El edificio, bautizado como «Le Unite d’habitation de Marsella», debía ser autónomo con respecto al exterior, dando respuesta a todas las necesidades de sus residentes. Sus 337 departamentos albergarían a unas 1600 personas, con viviendas en forma de dúplex que finalmente se distribuyeron en doce plantas.
Inaugurado en 1952 y en funcionamiento hasta el día de hoy, el edificio incorpora equipamientos deportivos, educativos y sanitarios; incluso un hotel. La azotea es una cubierta plana transitable, concebida como una terraza comunitaria, adornada con chimeneas de ventilación que adoptan formas escultóricas, y que alberga una pista de atletismo y un estanque de poca profundidad. Las cuatro características clave en el diseño del edificio fueron: vivir, trabajar, moverse libremente y sentirse bien en cuerpo y alma. ¿Alguien se imagina una inmobiliaria nacional creando edificios con tales mandamientos en mente?
Brutalismo social
Con un cuerpo de hormingón armado a la vista, el edificio (en la actualidad patrimonio de la humanidad designado por la Unesco), fue uno de los puntos de partida de la arquitectura brutalista. Puso la estructura sin adornos al frente, y para mostrar su belleza intrínseca, se transformó en el complemento justo para equilibrar la amabilidad de su concepción.
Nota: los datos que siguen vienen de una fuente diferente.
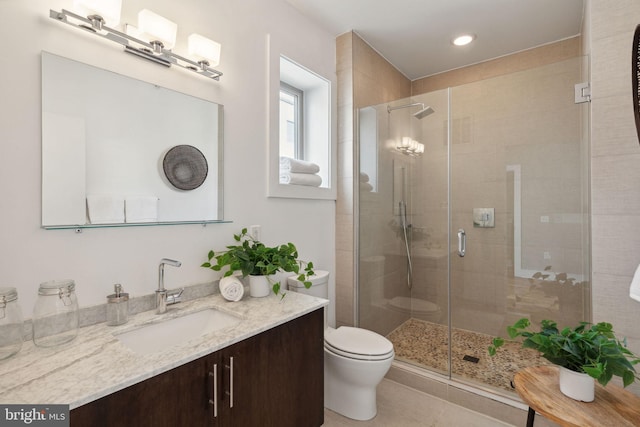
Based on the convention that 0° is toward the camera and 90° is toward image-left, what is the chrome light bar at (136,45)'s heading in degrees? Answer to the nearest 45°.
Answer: approximately 315°

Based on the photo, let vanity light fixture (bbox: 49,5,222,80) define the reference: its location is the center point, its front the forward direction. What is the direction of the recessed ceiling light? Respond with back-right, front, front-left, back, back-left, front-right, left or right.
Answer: front-left

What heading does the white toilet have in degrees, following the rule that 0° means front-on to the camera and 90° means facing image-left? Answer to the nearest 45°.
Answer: approximately 315°

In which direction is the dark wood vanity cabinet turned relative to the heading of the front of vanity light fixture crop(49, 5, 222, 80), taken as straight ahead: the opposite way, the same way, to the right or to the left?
the same way

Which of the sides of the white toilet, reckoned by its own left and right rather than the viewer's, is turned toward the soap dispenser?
right

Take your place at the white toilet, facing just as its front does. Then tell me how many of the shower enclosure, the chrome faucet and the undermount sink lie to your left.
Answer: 1

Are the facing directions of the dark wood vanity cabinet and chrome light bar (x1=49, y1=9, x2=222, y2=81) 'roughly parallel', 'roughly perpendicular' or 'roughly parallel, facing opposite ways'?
roughly parallel

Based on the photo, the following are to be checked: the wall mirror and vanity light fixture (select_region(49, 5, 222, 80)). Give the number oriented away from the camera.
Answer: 0

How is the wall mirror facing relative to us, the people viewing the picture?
facing the viewer and to the right of the viewer

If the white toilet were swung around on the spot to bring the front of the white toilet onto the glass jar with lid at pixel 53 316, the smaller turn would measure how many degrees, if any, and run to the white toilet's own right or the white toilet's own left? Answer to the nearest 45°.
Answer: approximately 90° to the white toilet's own right

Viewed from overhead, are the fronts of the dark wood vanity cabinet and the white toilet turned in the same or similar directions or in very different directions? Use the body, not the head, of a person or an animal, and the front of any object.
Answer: same or similar directions

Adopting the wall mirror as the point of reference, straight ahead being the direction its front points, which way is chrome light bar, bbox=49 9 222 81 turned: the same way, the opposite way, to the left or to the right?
the same way

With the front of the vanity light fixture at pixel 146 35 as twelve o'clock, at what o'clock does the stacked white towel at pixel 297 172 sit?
The stacked white towel is roughly at 10 o'clock from the vanity light fixture.

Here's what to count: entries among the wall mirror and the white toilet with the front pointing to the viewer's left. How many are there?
0

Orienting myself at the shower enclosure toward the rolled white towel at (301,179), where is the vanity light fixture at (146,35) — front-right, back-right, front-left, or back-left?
front-left
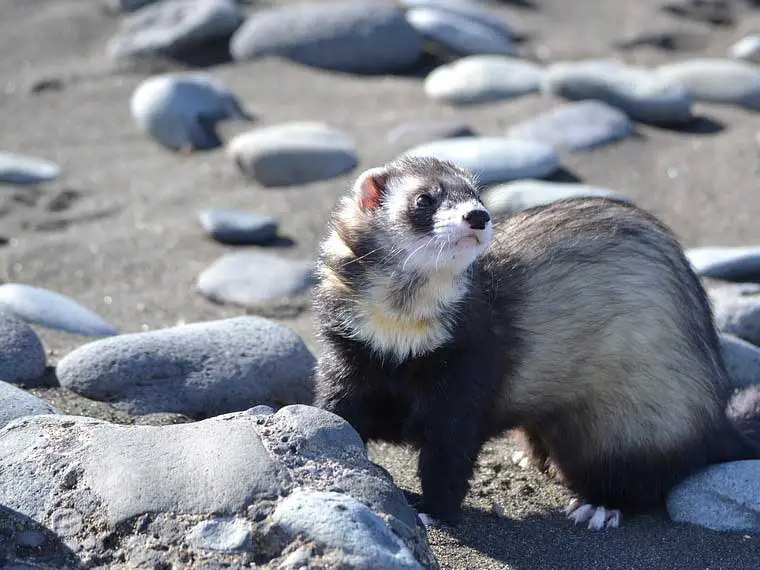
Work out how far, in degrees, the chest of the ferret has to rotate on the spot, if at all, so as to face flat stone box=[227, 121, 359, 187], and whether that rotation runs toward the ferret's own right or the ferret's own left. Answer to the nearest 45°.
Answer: approximately 90° to the ferret's own right

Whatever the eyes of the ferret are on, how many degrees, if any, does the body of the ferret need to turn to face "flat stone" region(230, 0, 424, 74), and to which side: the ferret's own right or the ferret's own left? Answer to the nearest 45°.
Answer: approximately 135° to the ferret's own right

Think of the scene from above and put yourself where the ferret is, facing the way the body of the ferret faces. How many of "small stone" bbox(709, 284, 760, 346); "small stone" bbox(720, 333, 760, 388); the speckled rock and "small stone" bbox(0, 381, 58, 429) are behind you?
2

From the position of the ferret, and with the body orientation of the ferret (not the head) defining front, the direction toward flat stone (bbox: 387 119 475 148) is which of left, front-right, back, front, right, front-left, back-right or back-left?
back-right

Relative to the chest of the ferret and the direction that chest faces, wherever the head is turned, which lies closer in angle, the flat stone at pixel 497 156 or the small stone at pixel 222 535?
the small stone

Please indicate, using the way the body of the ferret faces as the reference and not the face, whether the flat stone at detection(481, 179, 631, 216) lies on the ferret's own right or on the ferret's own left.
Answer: on the ferret's own right

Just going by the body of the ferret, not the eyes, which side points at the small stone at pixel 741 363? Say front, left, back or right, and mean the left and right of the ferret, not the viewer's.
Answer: back

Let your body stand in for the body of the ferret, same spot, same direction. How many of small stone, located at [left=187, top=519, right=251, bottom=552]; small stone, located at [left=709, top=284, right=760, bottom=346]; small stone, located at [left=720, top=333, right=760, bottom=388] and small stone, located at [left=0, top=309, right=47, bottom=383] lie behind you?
2

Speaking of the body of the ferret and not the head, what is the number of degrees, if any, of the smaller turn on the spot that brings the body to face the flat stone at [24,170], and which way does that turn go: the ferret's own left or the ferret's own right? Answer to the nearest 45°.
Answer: approximately 90° to the ferret's own right

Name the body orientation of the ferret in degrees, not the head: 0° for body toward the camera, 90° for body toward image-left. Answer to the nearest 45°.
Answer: approximately 45°

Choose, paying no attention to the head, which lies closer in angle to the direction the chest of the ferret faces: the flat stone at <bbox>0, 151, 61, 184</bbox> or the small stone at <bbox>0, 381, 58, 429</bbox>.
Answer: the small stone

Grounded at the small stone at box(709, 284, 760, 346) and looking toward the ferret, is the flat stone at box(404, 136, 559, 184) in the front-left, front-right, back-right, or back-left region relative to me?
back-right

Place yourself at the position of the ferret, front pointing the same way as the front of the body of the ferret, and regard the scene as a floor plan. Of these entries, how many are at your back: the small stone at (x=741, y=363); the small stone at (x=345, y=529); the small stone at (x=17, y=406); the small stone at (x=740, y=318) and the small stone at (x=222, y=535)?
2

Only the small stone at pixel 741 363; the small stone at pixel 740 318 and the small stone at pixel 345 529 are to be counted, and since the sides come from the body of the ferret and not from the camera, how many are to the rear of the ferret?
2

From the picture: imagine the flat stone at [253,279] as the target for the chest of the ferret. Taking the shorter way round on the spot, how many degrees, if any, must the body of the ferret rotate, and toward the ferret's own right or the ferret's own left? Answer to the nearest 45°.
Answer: approximately 90° to the ferret's own right

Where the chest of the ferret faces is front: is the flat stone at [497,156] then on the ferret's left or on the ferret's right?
on the ferret's right

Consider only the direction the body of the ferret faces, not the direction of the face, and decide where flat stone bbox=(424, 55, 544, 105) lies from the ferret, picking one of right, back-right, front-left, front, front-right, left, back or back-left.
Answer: back-right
El corredor donde está el comercio se emplaza en el tercer piso y aunque ya no contiene toda la variedad de tiendas que se pensaron originalmente, hoy, además del servicio de guardería, dispone de una librería y una panadería.
Cada piso contiene 58 apartamentos accesibles desde un gran corredor interno cada tres plantas. La diversidad de departamentos se adapta a la necesidad específica de los propietarios, existiendo pisos individuales para estudiantes y otros hasta para 10 personas.
Al reducir las unidades y permitiendo un espacio de doble altura, Le Corbusier fue capaz de colocar de manera eficiente más viviendas en el edificio, creando un sistema de interconexión entre los volúmenes residenciales. En cada extremo del edificio (y a veces a lo largo) hay balcones protegidos por parasoles que permiten tamizar la luz y ventilar de forma cruzada todo el volumen.
Esta forma de arquitectura social no era nueva y partió en la Unión Soviética en los años 30. Pero fue en franco-suizo quien la llevó a la práctica ante la mirada atónita de occidente. Lo que propuso fue una construcción que mejoraría el ambiente urbano y la eficiencia de la ciudad. París fue la capital escogida, pero solo en Marsella, Berlín y Nantes, se construyeron según sus directrices.
Cuando se entiende que el lugar donde se vive es tan vital para el desarrollo humano como el tipo de alimentos que se consumen día a día, la arquitectura se pone al servicio de las personas. Es entonces cuando quienes determinan la planificación urbana y las reglas del juego para las inmobiliarias, las transforman en exigencias estrictas, y exigen calidad y conciencia antes del cálculo monetario. Es vergonzoso que hoy el aporte conceptual de la arquitectura regale términos tan impresentables como los «guetos verticales», y que disponga el rendimiento de los metros cuadrados a precios absurdos, y a cambio de una dudosa calidad de vida. Le Corbusier la tenía clara: «Si merezco algo de gratitud pública, no es por los palacios que hice, sino por haber abordado el problema de la arquitectura, el arte, la expresión de la sensibilidad humana. Sentí que la vivienda era el lugar de la familia, y que se podría probar algo grande por ese lado: que se podía construir para la felicidad de las personas».